Three firms dominate global credit rating: Moody's, Standard & Poor's (S&P), and Fitch. They assess the creditworthiness of bond issuers — governments, companies, municipalities — and assign letter grades. Institutional investors, pension funds, and many funds are legally required to hold only bonds above certain rating thresholds.
| S&P / Fitch | Moody's | Category |
|---|---|---|
| AAA | Aaa | Highest quality — near-zero default risk |
| AA | Aa | Very high quality |
| A | A | High quality — slightly more vulnerable |
| BBB | Baa | Investment grade — adequate protection |
| BB | Ba | Speculative / "junk" — below investment grade |
| B | B | Speculative — significant risk |
| CCC | Caa | Very high risk of default |
| D | C | In default |
The dividing line is BBB-/Baa3. Everything above is investment grade — considered safe enough for pension funds and insurance companies. Everything below is high yield, or colloquially "junk bonds." High yield bonds pay higher coupons to compensate for the extra default risk. The spread between high yield and government bond yields (the "junk spread") is one of the most closely watched gauges of market risk appetite.
A downgrade — cutting a rating — immediately raises borrowing costs for the issuer. Funds that can only hold investment-grade bonds must sell if a bond drops to junk ("fallen angel"), creating forced selling that pushes the price down further. A downgrade of a country's sovereign debt can trigger a financial crisis: Argentina, Greece, and Lebanon have all experienced this chain reaction.
An upgrade works in reverse — improving creditworthiness lowers yields, raises bond prices, and can trigger institutional buying.
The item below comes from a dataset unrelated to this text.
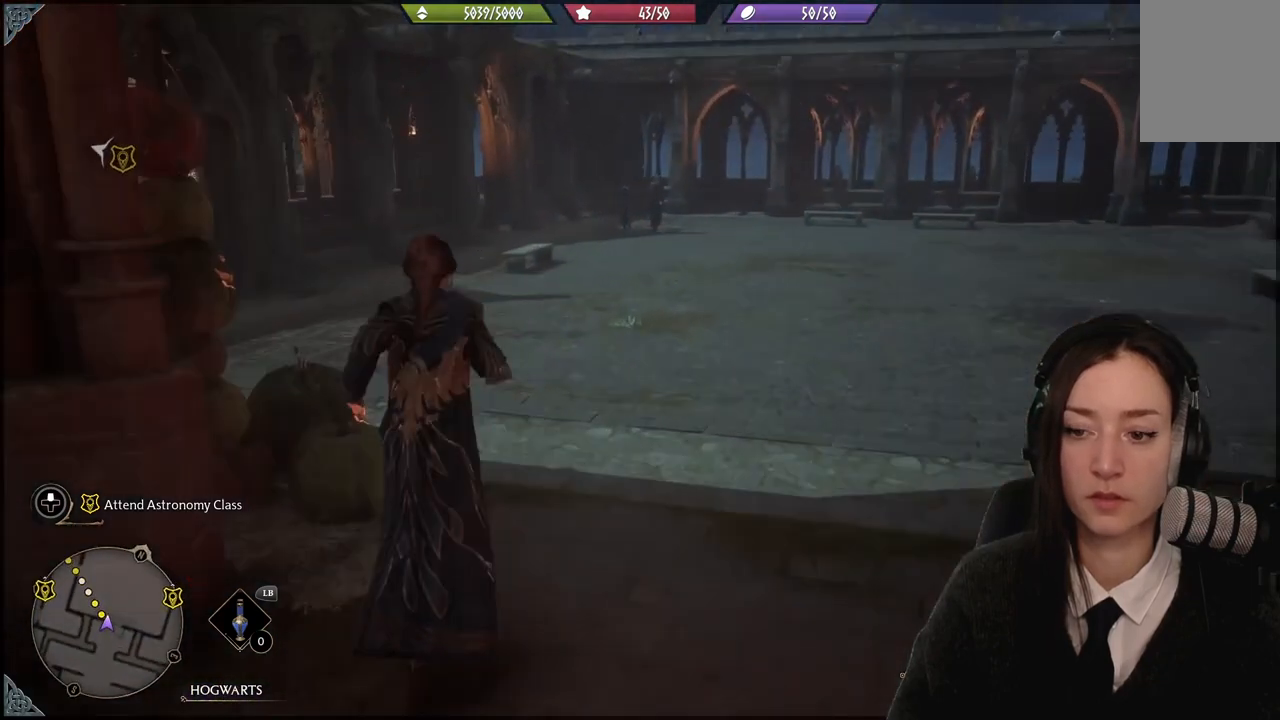
{"buttons": [], "left_stick": "up", "right_stick": "center", "events": []}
The ratings agencies' credibility problem: in the 2008 financial crisis, mortgage-backed securities stuffed with near-worthless subprime loans were rated AAA by all three agencies. They failed catastrophically. The structural problem: issuers pay the rating agencies for their ratings — a clear conflict of interest. Ratings are a useful starting point, but sophisticated investors do their own credit analysis rather than outsourcing judgment entirely to agencies.
For UK investors: most retail investors don't buy individual corporate bonds — minimum trade sizes are often £100,000+. The more practical route is high-yield bond ETFs or investment-grade corporate bond ETFs, which give you diversified exposure to credit risk at low cost. iShares and Vanguard offer both in ISA-eligible formats.